Serotonin-norepinephrine reuptake inhibitors (SNRIs)

Examples

  • The -lafaxine's (desvenlafaxine, venlafaxine); the -naciprin's (levomilnaciprin, milnacipran); and duloxetine.

Mechanisms

  • The SNRIs inhibit both NE reuptake and also 5-HT reuptake.

Side effects

  • The side effects are serotinergic and also include NE sympathomimetic effects, so there is less sedation, more potential for anxiety, increased risk of HTN, and greater risk of insomnia.

Aypical Antidepressants

Buproprion

  • First, buproprion, show that it is a norepinephrine reuptake inhibitor.
  • And also write out that it is a dopamine reuptake inhibitor (not shown in the diagram).
  • Indicate that it can commonly causes headaches, is an important iatrogenic cause of seizures, and is one of the few antidepressants that can promote weight loss.

Mirtazapine

  • Next, show that mirtazapine is a presynaptic alpha-2 blocker.
  • This receptor inhibits NE release, thus blockade of it results in NE release.
  • Show that it is also a 5-HT subreceptor antagonist; the effects of this are less intuitive but can increase serotonin levels to impact non-inhibited subreceptors.
  • Write out these mechanisms and also indicate that it is an H1 blocker, as well.
  • Indicate that mirtazapine can cause sedation and weight gain.

Trazodone

  • Now, show that trazodone blocks SERT and 5-HT receptors, which has complicated effects but overall increases serotonin levels and is a potential contributor to serotonin syndrome.
  • Indicate that it can, notably, cause priapism, a sustained erection, postural hypotension, and sedation (its used to treat insomnia).

Varenicline

  • Next, indicate varenicline, which is a nicotinic partial acetylcholine receptor agonist.
  • We can remember its mechanism by associating "nicline" is used for nicotine cravings to help in smoking cessation.

Vilazodone & Vortioxetine

  • Then, show that vilazodone and vortioxetine are serotinergic agents that block 5-HT reuptake.

Toxicity

  • Now, as a review, let's run through some of the major risks of toxicity from these medications.

Seizures

  • First, indicate that all classes of medications can result in seizures.

MAOIs

  • Then, indicate that MAOIs can result in a hypertensive crisis, especially when taken with sympathomimetic agents and tyramine-containing foods (again, the cheese effect).
  • Also, indicate that they can result in serotonin syndrome, which we'll address soon.

TCAs

  • Next, indicate that in TCA overdose, the following toxicities can occur by system:
    • Neurological abnormalities include delirium and neuromuscle excitation and problems, which can progress to coma.
    • Cardiac abnormalities include conduct defects that can progress to cardiac arrhythmias.
    • Respiratory abnormalities include respiratory depression, which can progress to respiratory failure.
    • Dysautonomia can occur, especially hyperpyrexia (fever).
      Remember the mneomonic: hot as a hare, blind as a bat, dry as a bone, red as a beet, mad as a hatter.

SSRIs and SNRIs

  • Now, for the SSRIs and SNRIs, indicate that serotonin syndrome can occur, which results in:
    • CNS and neuromuscle excitation: muscle rigidity, myoclonus, delirium, and seizures.

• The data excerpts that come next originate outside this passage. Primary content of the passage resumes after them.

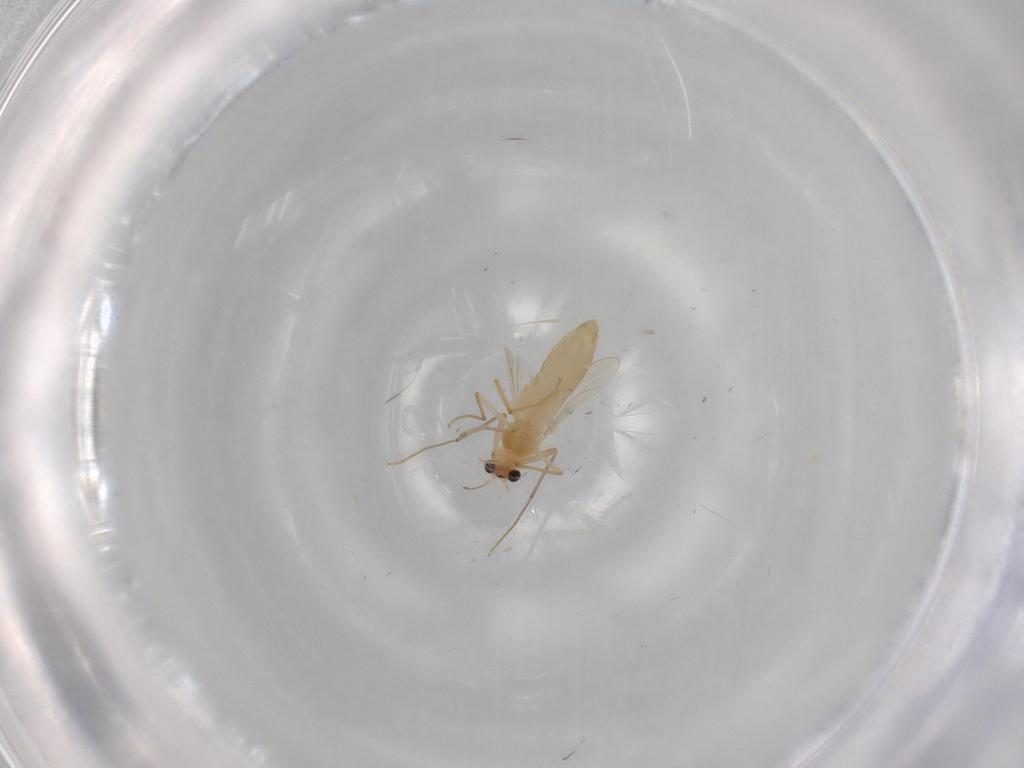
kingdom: Animalia
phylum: Arthropoda
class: Insecta
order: Diptera
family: Chironomidae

And hyperthermia and cardiovascular instability can occur.
  • Indicate that causes of serotonin syndrome include MAOIs, TCAs, SSRIs (& SNRIs), atypical agents, as well as illicit drugs (MDMA), dextromethorphan, meperidine, tramadol, and St. John's wort.
  • Show that treatments include antiepileptic drugs, benzodiazepines, and serotonin blockers (namely, cyproheptadine, which is primarily an anti-histamine but also has serotonin receptor blocking effects).